JULIE Lyford co-founded Gloucester Environment Group in 1989 because of climate change.
It was a year after the Intergovernmental Panel on Climate Change was formed. The Gloucester group came into being as UK Prime Minister Margaret Thatcher, a professor of chemistry, warned in a speech to the United Nations that carbon dioxide in the atmosphere would produce change “more fundamental and more widespread than anything we have known”.
“And here we are, 30 years later, with politicians still doing nothing. It’s incredible really,” said Ms Lyford as the IPCC prepares to release its 2018 report tonight to strengthen the global response and focus on the impacts of global warming of 1.5 degrees above pre-industrial levels.
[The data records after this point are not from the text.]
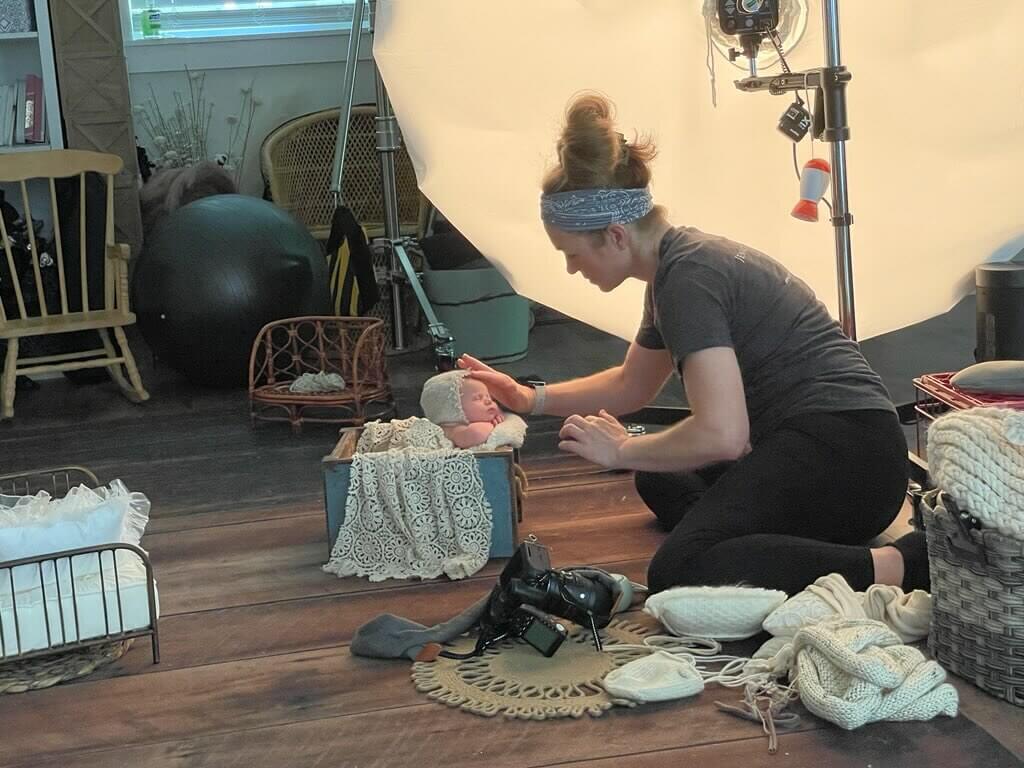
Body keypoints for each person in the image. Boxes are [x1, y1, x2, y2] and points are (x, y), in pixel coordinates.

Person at [458, 93, 928, 596]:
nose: (572, 268)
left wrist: (622, 445)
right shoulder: (676, 267)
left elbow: (723, 436)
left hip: (850, 460)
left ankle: (899, 563)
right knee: (659, 477)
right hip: (832, 444)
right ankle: (769, 543)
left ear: (616, 236)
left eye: (572, 253)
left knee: (679, 568)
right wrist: (531, 399)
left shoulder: (688, 280)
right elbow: (630, 384)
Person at [420, 369, 505, 448]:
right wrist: (491, 423)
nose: (489, 401)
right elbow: (477, 434)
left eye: (489, 397)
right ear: (452, 408)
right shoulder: (452, 430)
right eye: (478, 398)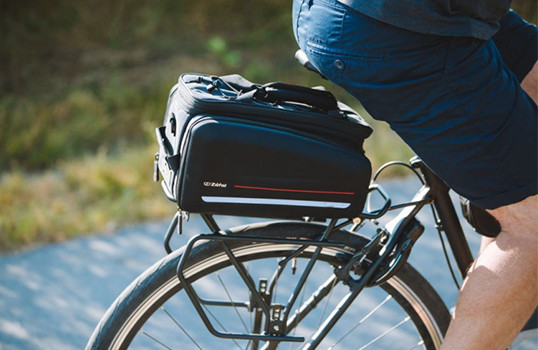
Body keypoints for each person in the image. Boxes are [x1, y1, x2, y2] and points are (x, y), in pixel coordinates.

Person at [292, 0, 537, 349]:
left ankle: (517, 300)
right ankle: (513, 283)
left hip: (402, 15)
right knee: (533, 228)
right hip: (397, 31)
The 1.5 degrees Celsius was a target of the 2015 Paris agreement of world governments.
The latest report is expected to focus on required changes to energy systems, including greater emphasis on the shift from coal and other fossil fuels to renewables.
“I founded the group in 1989 because it was well known then that climate change was real. I had family members in the insurance industry and it was well known that climate change was a risk that insurers had to respond to,” she said.
“We have politicians today who are deliberately, knowingly and culpably condemning not just this generation, but future generations, to a disastrous future because of their inaction. When politicians are so beholden to political donations from the fossil fuel industry we’ve got to call it for what it is. I don’t know how they wrestle with their consciences on that.”
A coalition of environment groups led by the Wilderness Society of Newcastle will rally outside Carrington coal terminal on Tuesday at 8am following release of a special report at the IPCC’s 48th session in Korea overnight. Society spokesperson Naomi Hodgson said people were rallying to “demonstrate people are watching and people care”.
Kokoda veteran Bill Ryan, 96, who appeared in Newcastle Local Court on Friday after he chained himself to a rail line in protest at Newcastle’s continuing role as the world’s largest coal port, said he feared for future generations but took heart from the rapid rise of renewables.
He was one of 26 people charged during protests in September.
“Fossil fuels are in the ground and that’s where they should stay. We’ve got renewables now, whether governments like it or not, and that’s where they should be focused,” Mr Ryan said.
Ms Lyford said history would be much kinder to climate change protesters than to governments because “I think the protesters are the heroes. They’re showing the leadership we’re not getting from our political leaders”.